O pai de Domingos Caldas Barbosa, o português Antônio Caldas Barbosa, era funcionário da corte portuguesa na colônia de Angola, na África. Foi transferido para o Rio de Janeiro e trouxe consigo sua escrava, Antônia de Jesus. Grávida, ela deu à luz logo após desembarcar. O poeta e violeiro Domingos Caldas Barbosa nasceu no Rio de Janeiro, provavelmente em 04 de agosto de 1740, dia de São Domingos. Aos 12 anos foi matriculado no Colégio dos Jesuítas, revelando desde cedo seus dotes artísticos. Compunha, cantava modinhas e fazia versos satíricos. Ficou famoso como tocador de viola, sem, no entanto, saber ler ou escrever música, pois apenas as letras de suas canções sobreviveram.

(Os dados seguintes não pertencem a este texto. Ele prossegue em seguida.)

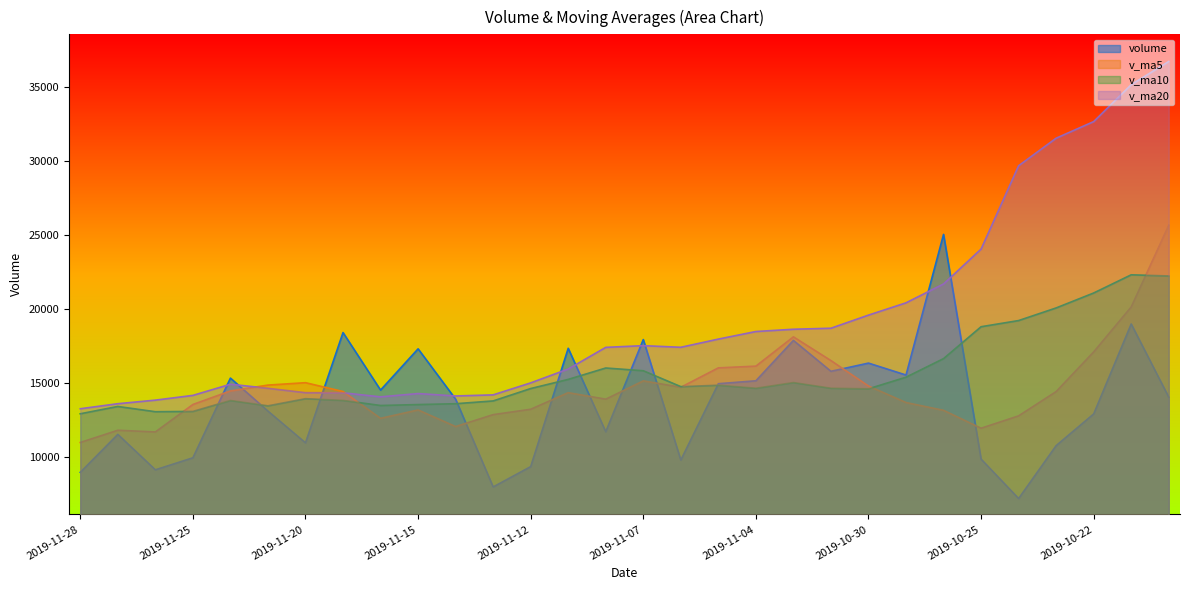

What is the difference between the maximum and minimum values in the volume series?

17854.7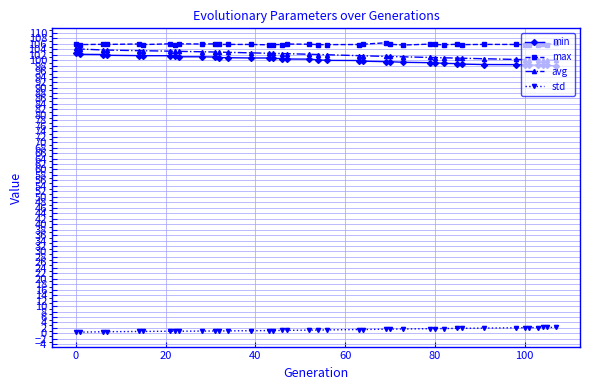

What is the sum of all min values?

3901.9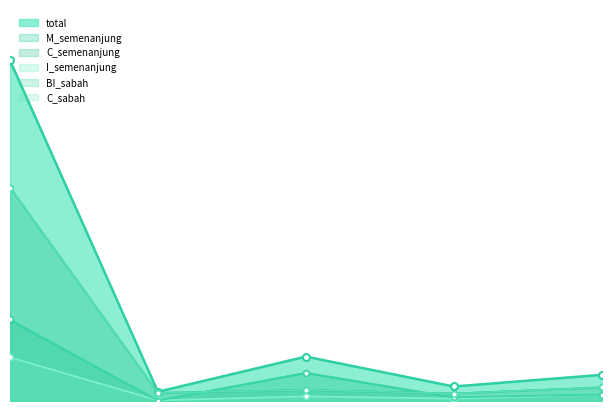

Reading right to left, what are all the values shown in this chart?

total: 5=119	4=66	3=202	2=42	1=1549
M_semenanjung: 5=29	4=15	3=127	2=2	1=367
C_semenanjung: 5=62	4=34	3=50	2=37	1=971
I_semenanjung: 5=28	4=11	3=21	2=3	1=198
BI_sabah: 5=29	4=17	3=129	2=2	1=371
C_sabah: 5=62	4=34	3=50	2=37	1=971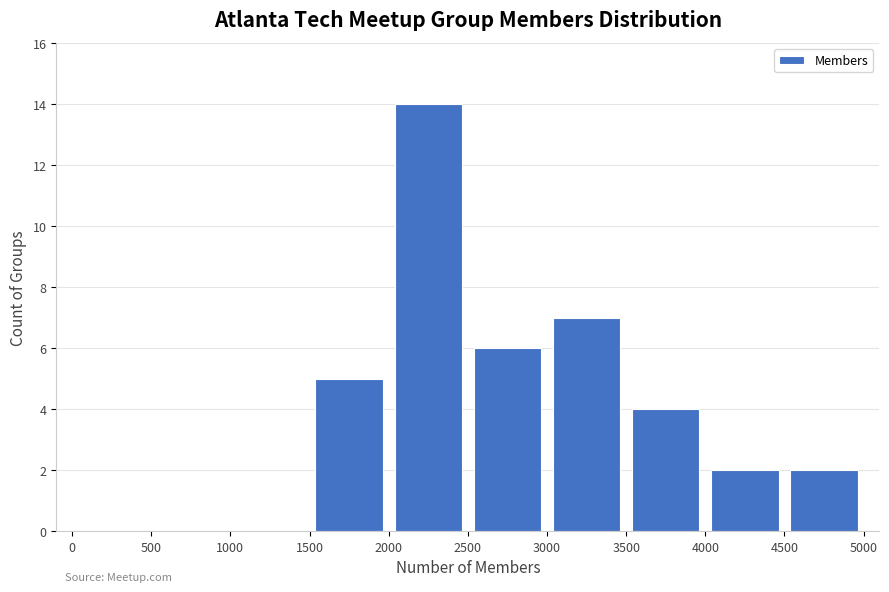

Which range on the x-axis has the tallest bar?

2000 to 2500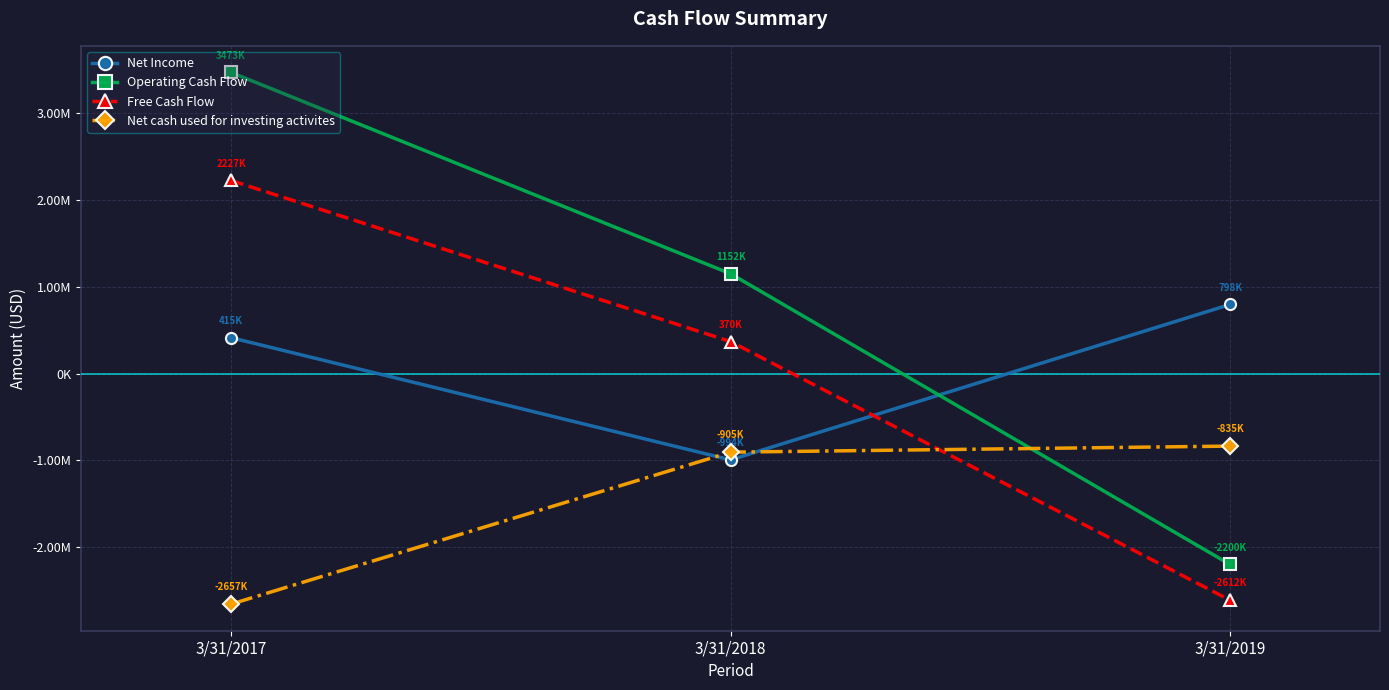

At which label does Free Cash Flow reach its peak?

3/31/2017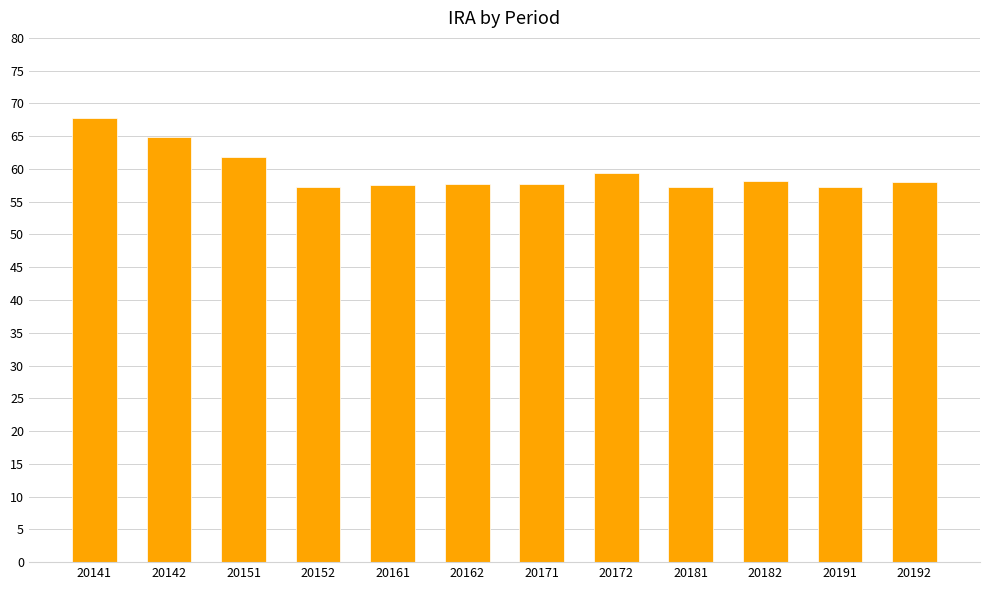

Is it true that the value at 20192 is 58.0?

True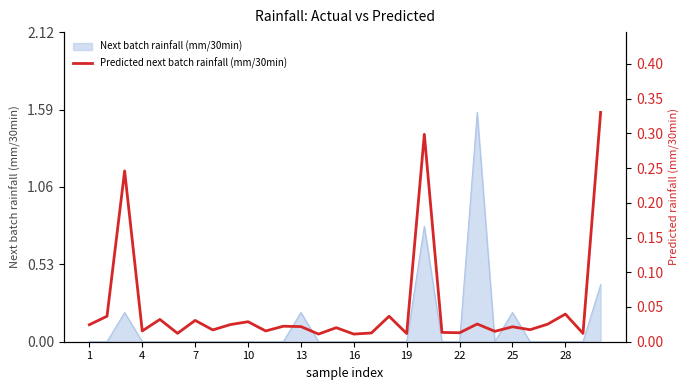

Does the chart display data point markers on the line(s)?

No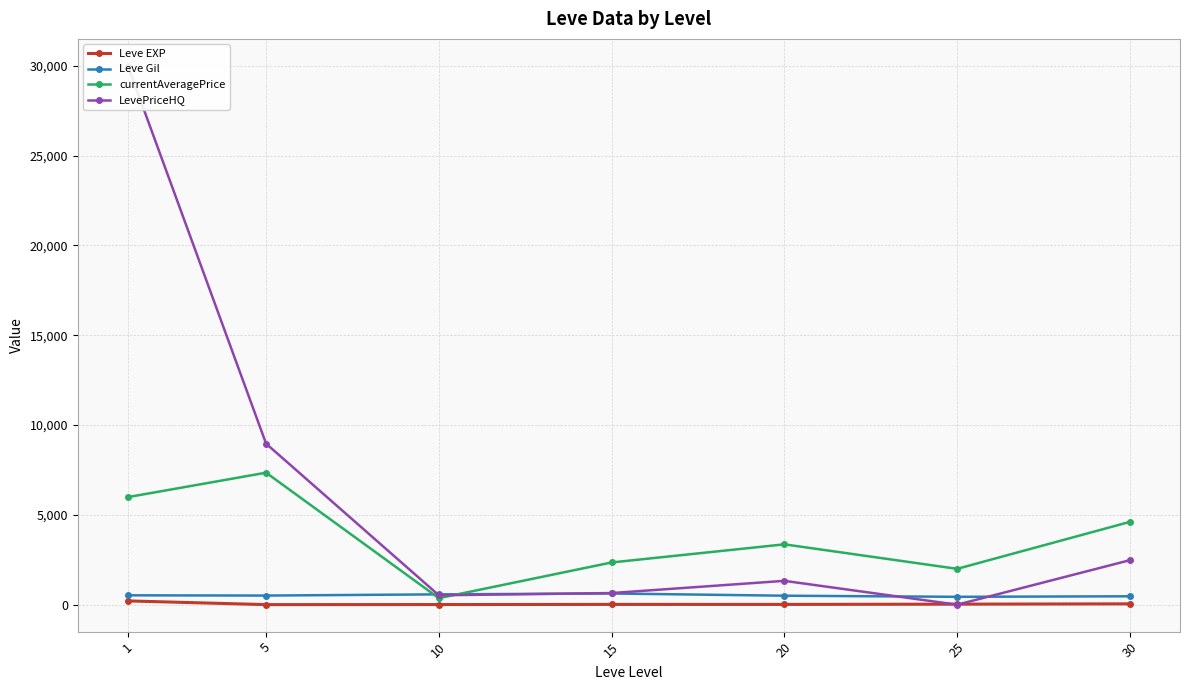

What is the total value across all series at 1?

36720.8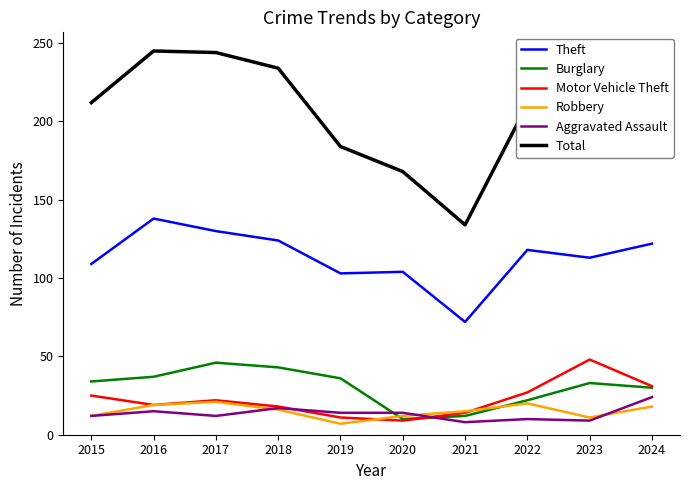

How many series are shown in this chart?

6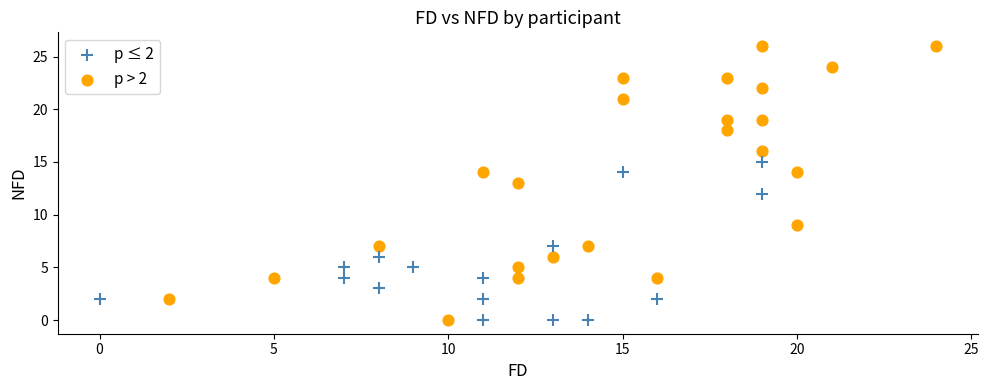

Which series contains the highest Y value?

p > 2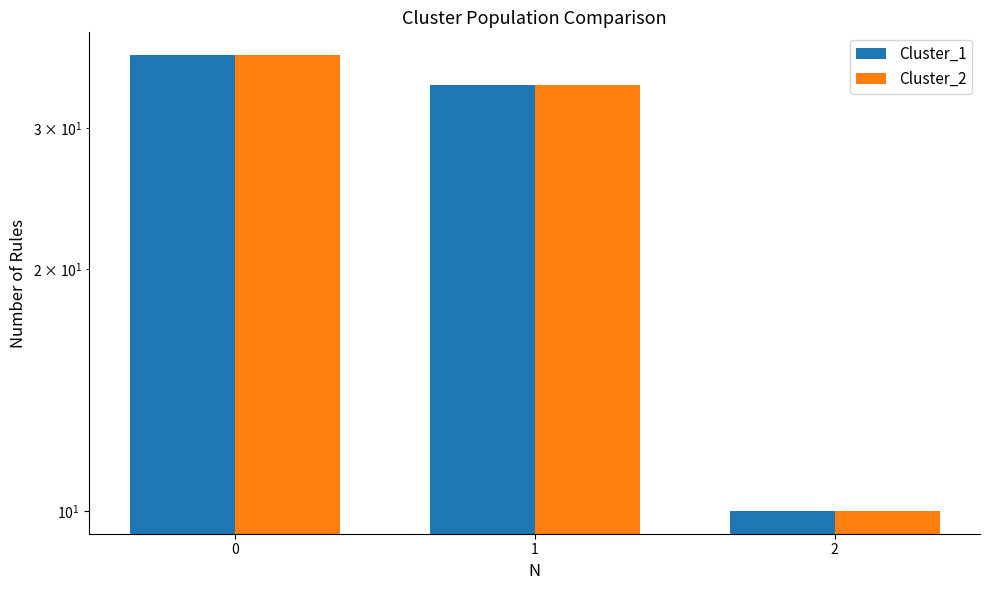

Reading right to left, extract all data points from this chart.

Cluster_1: 10	34	37
Cluster_2: 10	34	37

Em 1762 assentou praça no regimento sediado na Colônia do Sacramento, no Sul do Brasil. Quando esta colônia foi ocupada pelos espanhóis, voltou ao Rio de Janeiro e obteve baixa. Por intermédio do Conde de Pombeiros, transferiu-se para Portugal onde continuou seus estudos na Universidade de Coimbra. Abandonou o curso e se transferiu para Lisboa, onde foi ordenado presbítero secular em 1788 e tornou-se capelão da Casa da Suplicação. Foi recebido como membro da Arcádia Lusitana, adotando o nome de Lereno Selenuntino. Ficou extremamente popular no reino, com suas modinhas e lundus, que apresentava em saraus de casas distintas. Muitas de suas obras apareceram também no livro Viola de Lereno, editado em Lisboa no ano de 1798.

Segundo o pesquisador José Ramos Tinhorão, seu principal biógrafo, o compositor e poeta brasileiro faleceu em Lisboa, em 09 de novembro de 1800.